Pyloric stenosis involves a narrowing of the pylorus, the muscular opening at the bottom of the stomach that connects to the small intestine. This narrowing obstructs the passage of food from the stomach. While frequently associated with infants, pyloric stenosis can also occur in adults, though it is a rare condition in this age group.

Pyloric Stenosis in Adults

Pyloric stenosis in adults differs significantly from its infantile counterpart. In infants, the condition is typically a developmental issue where the pyloric muscle thickens after birth, usually between 3 and 6 weeks of age, leading to symptoms like forceful vomiting. In adults, however, pyloric stenosis is almost always an acquired condition, developing later in life due to various underlying factors.

Unlike the infant form, where the muscle itself hypertrophies without a clear external cause, adult pyloric stenosis often results from other medical conditions that cause scarring, inflammation, or compression in the pyloric region. This distinction means the approach to diagnosis and treatment differs for adults compared to infants. The adult form can be categorized as primary (idiopathic) or secondary (attributable to an underlying condition). Secondary causes are more common, and the muscle thickening in these cases may be milder than in primary adult pyloric stenosis.

Causes and Risk Factors

Adult pyloric stenosis is primarily caused by conditions that lead to inflammation, scarring, or physical obstruction near the pylorus. One common cause is chronic peptic ulcer disease, where repeated ulceration and subsequent healing can result in scar tissue formation, narrowing the pyloric opening. Long-term use of nonsteroidal anti-inflammatory drugs (NSAIDs) is a risk factor for peptic ulcers and, consequently, for developing pyloric stenosis, as NSAIDs can cause direct mucosal toxicity and lead to ulcer formation.

Chronic inflammatory conditions, such as Crohn’s disease, can also cause pyloric stenosis. While gastroduodenal involvement in Crohn’s disease is uncommon, it can lead to strictures and pyloric stenosis. Tumors, both benign and malignant, located in or near the pylorus can also cause obstruction. These can include stomach cancer, pancreatic cancer, gastrointestinal stromal tumors (GISTs), or lymphomas that compress the pylorus.

Recognizing Symptoms

The symptoms of pyloric stenosis in adults often develop gradually and can be less acute than in infants. Common symptoms include persistent nausea, which can worsen after meals. Recurrent vomiting is also typical, particularly after eating, and the vomited contents may contain undigested food from hours or even a day prior, rather than bile.

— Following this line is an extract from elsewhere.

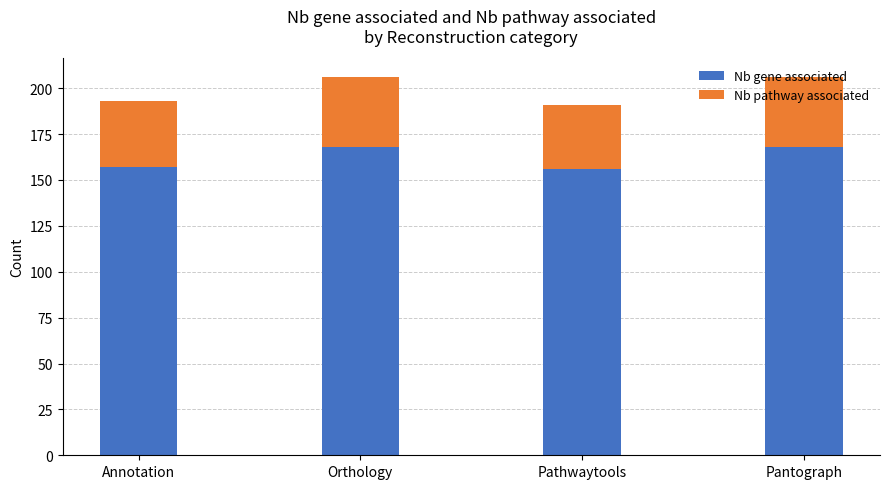

What is the highest value of the Nb gene associated series?

168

Individuals may experience early satiety, meaning they feel full quickly after consuming only a small amount of food. This reduced food intake often leads to significant unintentional weight loss over time. Upper abdominal pain or discomfort is also frequently reported. Other symptoms can include bloating and abdominal distension. These symptoms tend to be progressive, worsening as the pyloric opening becomes increasingly narrowed.

Diagnosis and Treatment

Diagnosing pyloric stenosis in adults involves a thorough medical history and physical examination to assess symptoms and overall health. Imaging studies are a primary tool for confirming the diagnosis and identifying the underlying cause. An upper gastrointestinal (GI) series, also known as a barium swallow, can show the narrowing of the pyloric channel and delayed gastric emptying. Computed tomography (CT) scans of the abdomen can also reveal thickening of the distal gastric wall and distension of the stomach.

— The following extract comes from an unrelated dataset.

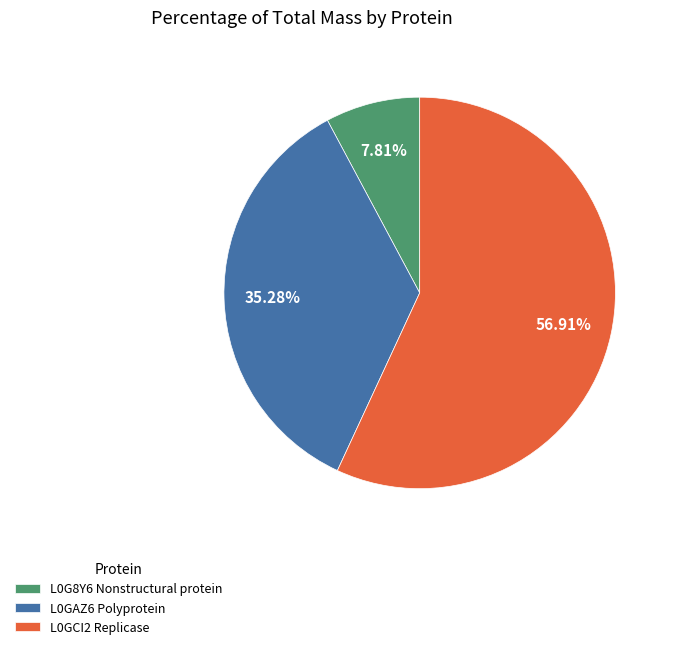

What is the smallest slice in the pie chart?

L0G8Y6 Nonstructural protein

Endoscopy allows for direct visualization of the pylorus, enabling doctors to assess the degree of narrowing and take biopsies to determine the cause, such as inflammation, ulcers, or tumors. Treatment approaches depend on the identified cause and the severity of the obstruction.

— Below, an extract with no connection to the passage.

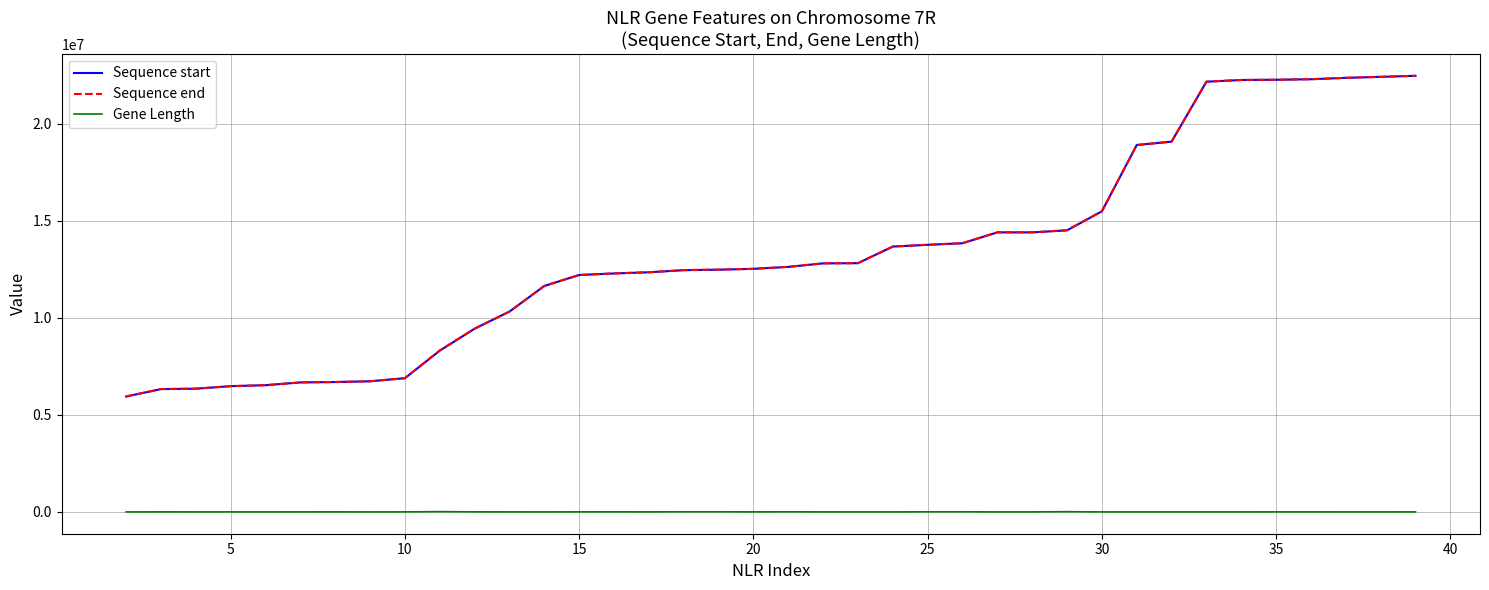

True or false: Sequence end and Gene Length intersect in this chart.

False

Initial management often focuses on correcting any dehydration or electrolyte imbalances resulting from persistent vomiting. Medical treatment for underlying conditions, such as anti-ulcer medications for peptic ulcer disease or anti-inflammatory drugs for Crohn’s disease, may be attempted. Endoscopic dilation, where a balloon is used to widen the narrowed pyloric opening, is a less invasive option.

For more severe or resistant cases, surgical intervention may be necessary. Common surgical procedures include pyloroplasty, which involves widening the pyloric opening, or a partial gastrectomy. Surgical exploration may also be necessary to differentiate between benign and malignant causes.